Underpass dismays the Villages
Cumberland Drive curves gently through a suburban mile of houses and townhomes tucked between Military Trail and Village Boulevard, just west of Interstate 95.
It’s a two-lane road split by a wide, oak-shaded median, where neighbors walk dogs and jog beside grassy swales, play ball in Perini Park, swim and play tennis at a community center.
The City Commission recently voted to spend more than $1 million to add protected bicycle lanes to Cumberland, along with a repaving project set for November and a roundabout adorned with public art, to hold cars to the speed limit of 30 mph.
So it came as a surprise there’s another project under consideration that would intentionally send traffic coursing through Cumberland by way of a proposed I-95 underpass to Congress Avenue, in order to relieve congestion on 45th Street, Palm Beach Lakes Boulevard and other major arteries. Perhaps even more surprising, considering the consequences of angering thousands of neighborhood voters: West Palm Beach representatives on the Metropolitan Planning Organization backed a proposed study of that option offered by the Florida Department of Transportation.
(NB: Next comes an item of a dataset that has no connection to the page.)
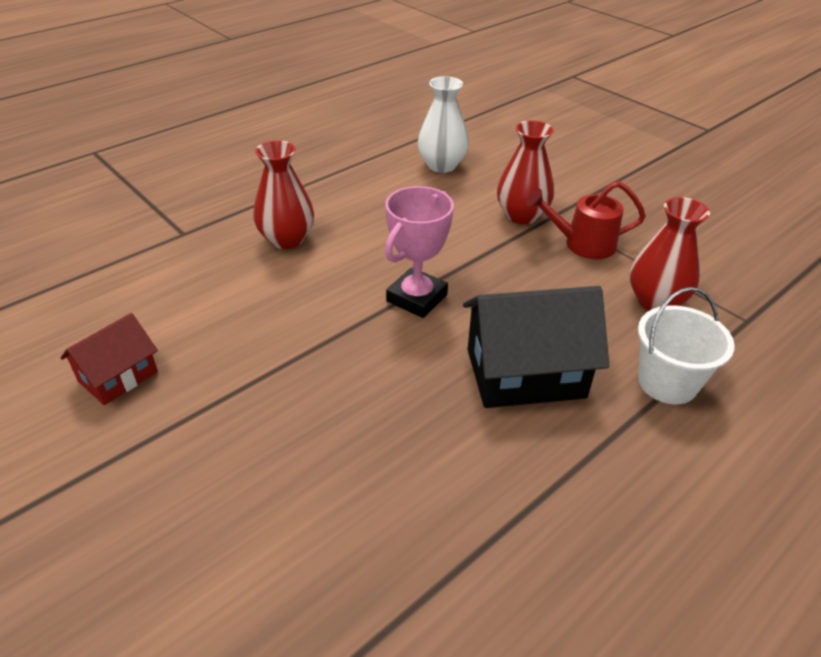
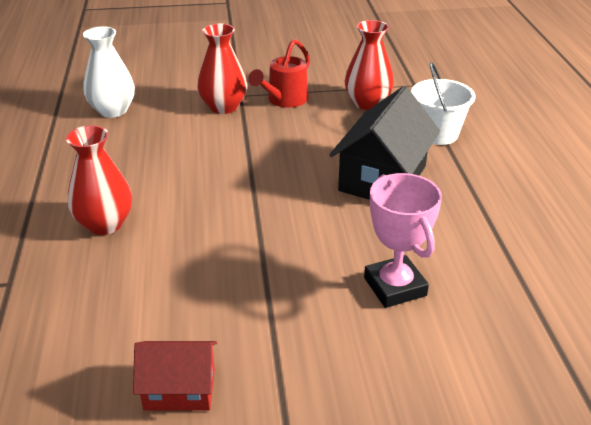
camera: 55 degrees left, 5 degrees down
red house [61,313,158,405] -> red house turned 75 degrees counterclockwise [133,341,217,411]
pink trophy [385,186,454,318] -> pink trophy moved to [364,173,442,308]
“The plan is absurd,” said Ron Warnecke, president of the Villages of Palm Beach Lakes Property Owners Association, a collection of 32 separate smaller associations comprised of 4,000 homes.
City officials say West Palm Beach is only taking advantage of the fact that the Florida Department of Transportation offered to spend the money for a study. “People jump to conclusions, they get nervous and feel like it may adversely impact their neighborhood,” Assistant City Administrator Scott Kelly said. “I don’t know that. You have to do that study” to see if that’s true, he said.
“If it has adverse impacts, that’s a different story. But if there’s money available to study it and with no obligation, why wouldn’t people want to study it?” Kelly said.
“This is not even close to becoming a reality and it is just a matter of studying it to see if there’s anything there,” agreed City Commissioner Keith James, who voted for the study as one of West Palm’s representatives to the Metropolitan Planning Organization.
“I would not be in favor of any designs that were incompatible with the neighborhood,” said James, a past resident of that section of the city who on Wednesday announced a run for mayor.
According to an MPO spokeswoman, the issue relates to increased traffic on the interstate, which eventually will be widened. The state is considering options to reduce congestion where I-95 exits onto 45th Street. That could involve widening the offramps or redesigning how they mesh into 45th Street, and adjusting signal timing.
But another option the state put on the table for local consideration would be to take some traffic off 45th by building another road under I-95. That road would be Cumberland, which currently ends at Village Boulevard, which girds the neighborhood and buffers it from I-95.
An underpass would allow east- and westbound cars to take Cumberland from Military Trail to Congress Avenue, instead of using 45th to the north or Palm Beach Lakes Boulevard to the south, to get to areas on the other side of I-95.
The MPO spokeswoman said state traffic engineers determined from a preliminary study that the Cumberland option probably wouldn’t relieve enough traffic from 45th to make it worth doing, but offered to study it in more detail.
Katherine Waldron, who represents the Port of Palm Beach on the MPO board, said she was the only MPO member to vote against it. “It didn’t seem to me like they had a good reason, a good public reason,” said Waldron, who lives near Cumberland.
“Just having it out there as a study, to me, is troublesome,” she said. “It shouldn’t even be looked at. It doesn’t make sense to me. I don’t see how that helps.”